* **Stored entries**

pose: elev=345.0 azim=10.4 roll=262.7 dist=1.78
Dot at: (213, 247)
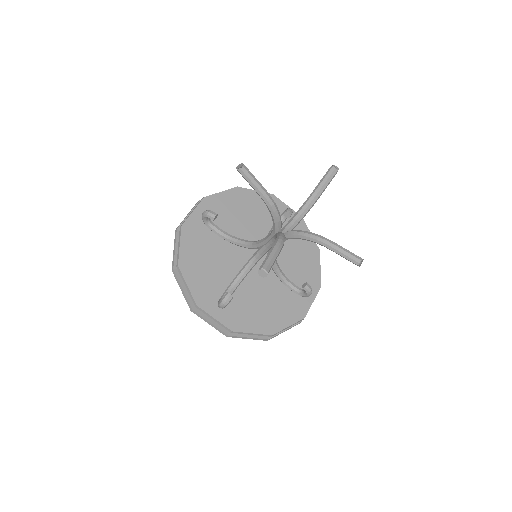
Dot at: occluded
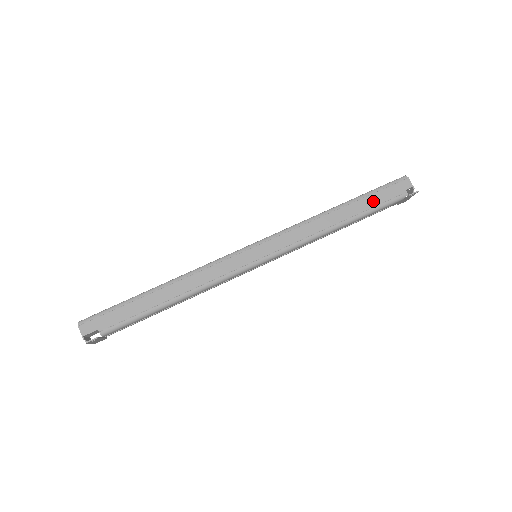
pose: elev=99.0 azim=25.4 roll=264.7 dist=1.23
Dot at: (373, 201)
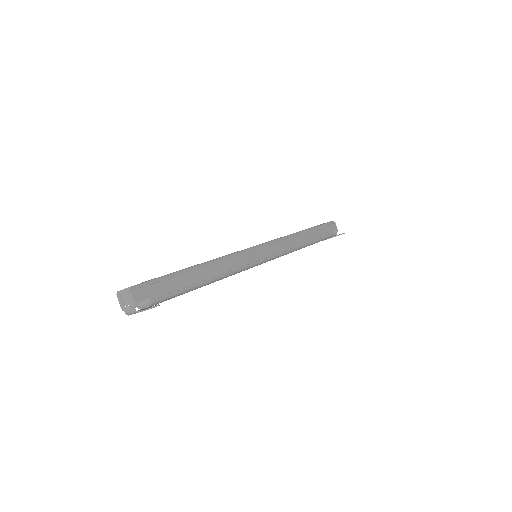
Dot at: (321, 233)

* **Short task**
Find every line in the records above that contains the string "roll", and copy each of those lines out in full.

* **Solution for this problem**
pose: elev=345.0 azim=10.4 roll=262.7 dist=1.78
pose: elev=99.0 azim=25.4 roll=264.7 dist=1.23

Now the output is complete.